Figure 8. Human RDEB and other chronic wounds display similar molecular alterations.

Wound biopsies were obtained from fresh wounds 3 days after primary excision (Acute wound), from the wound margins of nonhealing chronic venous ulcers, and from wounds of RDEB patients. (A) Wounds were stained for laminin-332 (red) and integrin α6 (green) or for COL7A1 (red). Yellow arrowheads denote the end of the epithelial front in the acute wound. For chronic and RDEB wounds, the epithelial front in the wound margin is shown.

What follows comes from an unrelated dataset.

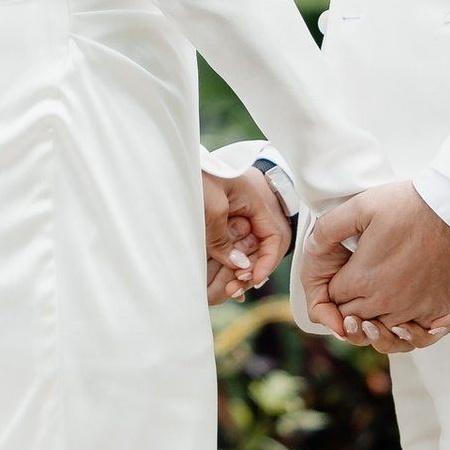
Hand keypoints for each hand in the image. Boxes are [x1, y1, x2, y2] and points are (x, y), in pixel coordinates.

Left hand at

Acute wounds showed linear deposition of laminin-332 and regular, primarily basal, expression of integrin α6, whereas in chronic and RDEB wounds, laminin-332 deposition was irregular and integrin α6 expression suprabasal (white arrows). Importantly, in acute wounds, COL7A1 was distinctly present under the healing epidermis, whereas it was irregular and drastically reduced in chronic wounds. Nuclei were visualized with DAPI (blue). Scale bar: 50 μm. (B) Epidermal tongues in wound margins stained for phospho-JNK (green) or phospho-STAT3 (green). Nuclei were counterstained with DAPI (blue). Red lines denote the epidermal-dermal interface. In acute wounds, phospho-JNK and phospho-STAT3 staining was weak and mainly seen in basal keratinocytes, whereas both chronic and RDEB wounds showed strong phospho-JNK and phospho-STAT3 staining in suprabasal keratinocytes. Scale bar: 50 μm.